Le temps et l’argent investis dans l’analyse de l’expérience utilisateur dépendront beaucoup de l’importance du site ou de l’application en question pour le succès de l’organisation. Si le produit ou le service numérique est crucial, une entreprise peut être prête à se tourner vers des techniques qui utilisent les neurosciences pour savoir ce que vit une personne lorsqu’elle interagit avec son système.

«Nous utilisons des outils pour voir ce qui se passe sans que la personne soit obligée de le verbaliser, parce qu’il est possible que la personne ne veule pas dire que le produit n’est pas bon, ou qu’elle ne se rappelle pas précisément ce qu’elle n’a pas aimé», explique Sylvain Sénécal, professeur titulaire au Département de marketing de HEC Montréal et codirecteur du Tech3Lab.

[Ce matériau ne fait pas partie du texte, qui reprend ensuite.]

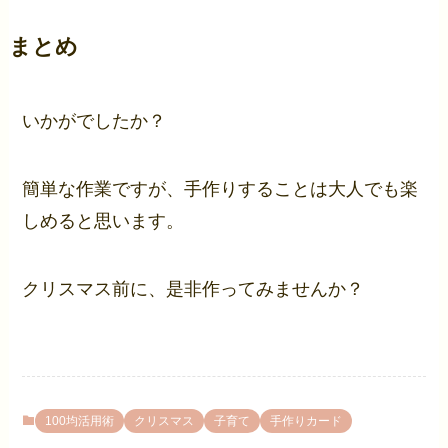
まとめ
いかがでしたか？
簡単な作業ですが、手作りすることは大人でも楽
しめると思います。
クリスマス前に、是非作ってみませんか？
100均活用術
クリスマス
子育て
手作りカード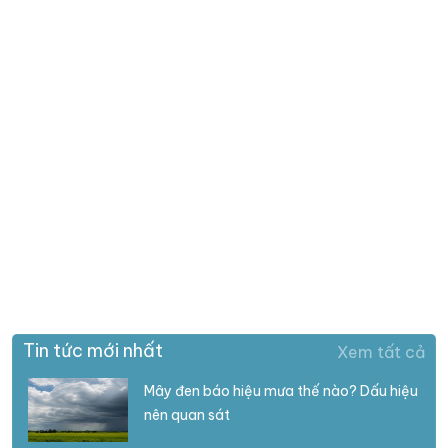
Tin tức mới nhất
Xem tất cả
Mây đen báo hiệu mưa thế nào? Dấu hiệu
nên quan sát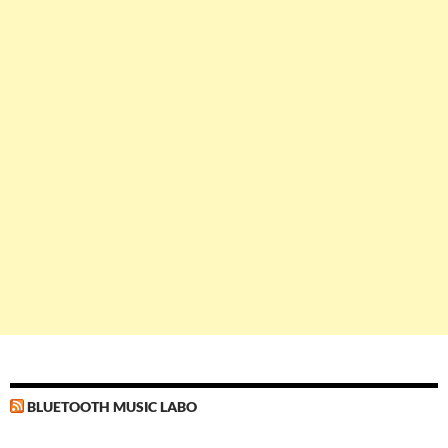
BLUETOOTH MUSIC LABO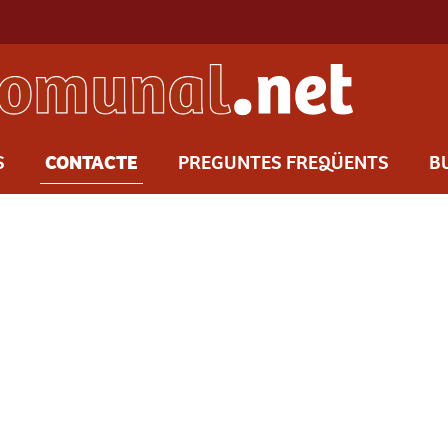
S
CONTACTE
PREGUNTES FREQÜENTS
B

Pour savoir ce que vit vraiment l’utilisateur, le Tech3Lab utilise différents signaux simultanément. «Par exemple, nous mesurons la stimulation du système nerveux par un capteur, que nous installons sur la paume de main de la personne, précise le professeur. Plus elle est excitée, plus son niveau de sudation augmente. Mais ça peut être positif ou négatif. Nous pourrons le déterminer en combinant cette donnée avec les expressions faciales de la personne pendant l’interaction.»

Le Tech3Lab peut aussi installer un casque à électrodes pour électroencéphalographie et l’utiliser avec l’oculométrie. «On peut voir où regarde la personne exactement sur la page et, grâce au casque, voir dans quelle région du cerveau il y a plus d’activité à ce moment-là, mentionne-t-il. Ainsi, on verra si la personne vit beaucoup d’émotions ou s’il y a des choses difficiles à comprendre.»

L’évaluation de l’expérience utilisateur la plus efficace combine bien sûr les techniques qui analysent ce que vit la personne pendant l’utilisation et celles qui sondent la personne sur ce qu’elle se souvient de son expérience une fois que celle-ci est terminée. «Nous voulons être capables de dire au designer : voici l’élément sur lequel tout le monde accroche, affirme Sylvain Sénécal. Mais, au bout du compte, c’est certain que si tous les utilisateurs se rappellent seulement qu’ils ont eu bien du plaisir à utiliser le système, ils vont le réutiliser, et c’est ce qui est important pour son succès commercial.»